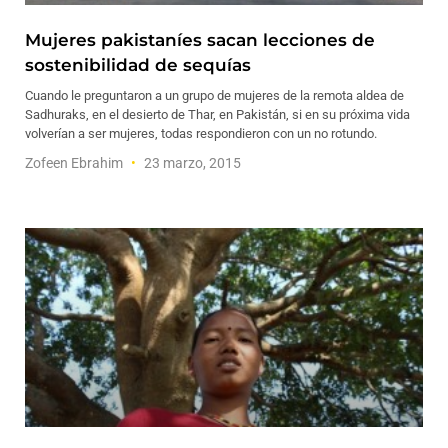
Mujeres pakistaníes sacan lecciones de
sostenibilidad de sequías
Cuando le preguntaron a un grupo de mujeres de la remota aldea de
Sadhuraks, en el desierto de Thar, en Pakistán, si en su próxima vida
volverían a ser mujeres, todas respondieron con un no rotundo.
Zofeen Ebrahim
23 marzo, 2015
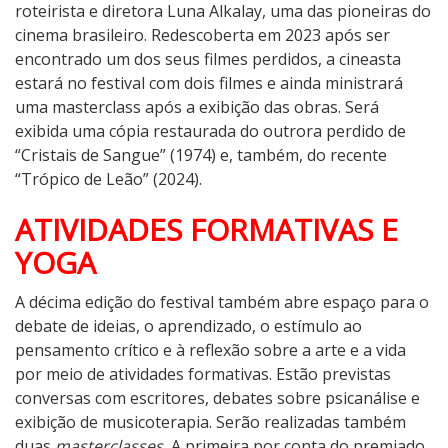
roteirista e diretora Luna Alkalay, uma das pioneiras do
cinema brasileiro. Redescoberta em 2023 após ser
encontrado um dos seus filmes perdidos, a cineasta
estará no festival com dois filmes e ainda ministrará
uma masterclass após a exibição das obras. Será
exibida uma cópia restaurada do outrora perdido de
“Cristais de Sangue” (1974) e, também, do recente
“Trópico de Leão” (2024).
ATIVIDADES FORMATIVAS E
YOGA
A décima edição do festival também abre espaço para o
debate de ideias, o aprendizado, o estímulo ao
pensamento crítico e à reflexão sobre a arte e a vida
por meio de atividades formativas. Estão previstas
conversas com escritores, debates sobre psicanálise e
exibição de musicoterapia. Serão realizadas também
duas
masterclasses.
A primeira por conta do premiado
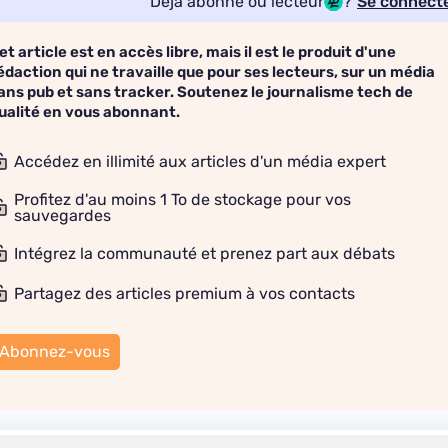
Déjà abonné ou lecteur
?
Se connect
et article est en accès libre, mais il est le produit d'une
édaction qui ne travaille que pour ses lecteurs, sur un média
ans pub et sans tracker. Soutenez le journalisme tech de
ualité en vous abonnant.
Accédez en illimité aux articles d'un média expert
Profitez d'au moins 1 To de stockage pour vos
sauvegardes
Intégrez la communauté et prenez part aux débats
Partagez des articles premium à vos contacts
Abonnez-vous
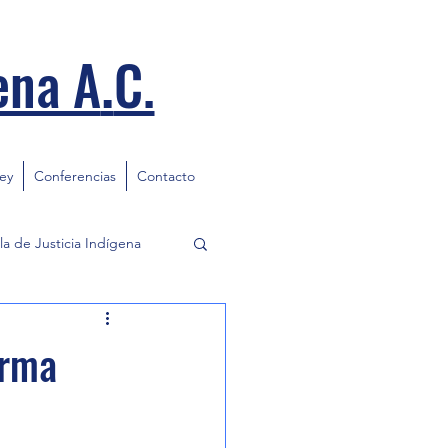
.
ena A
C.
ley
Conferencias
Contacto
la de Justicia Indígena
Irma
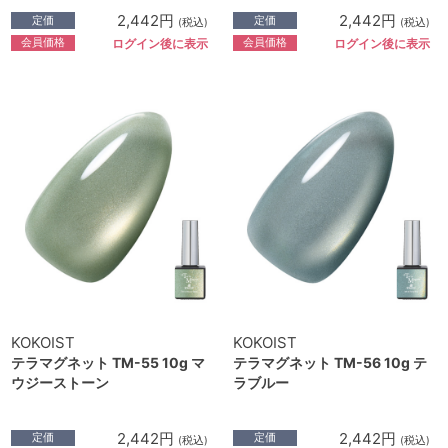
2,442円
2,442円
定価
定価
(税込)
(税込)
会員価格
会員価格
ログイン後に表示
ログイン後に表示
KOKOIST
KOKOIST
テラマグネット TM-55 10g マ
テラマグネット TM-56 10g テ
ウジーストーン
ラブルー
2,442円
2,442円
定価
定価
(税込)
(税込)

***

**Problem description**
Filter the data above down to lines with the word "filmes", and copy them.

**Solved exercise**
encontrado um dos seus filmes perdidos, a cineasta
estará no festival com dois filmes e ainda ministrará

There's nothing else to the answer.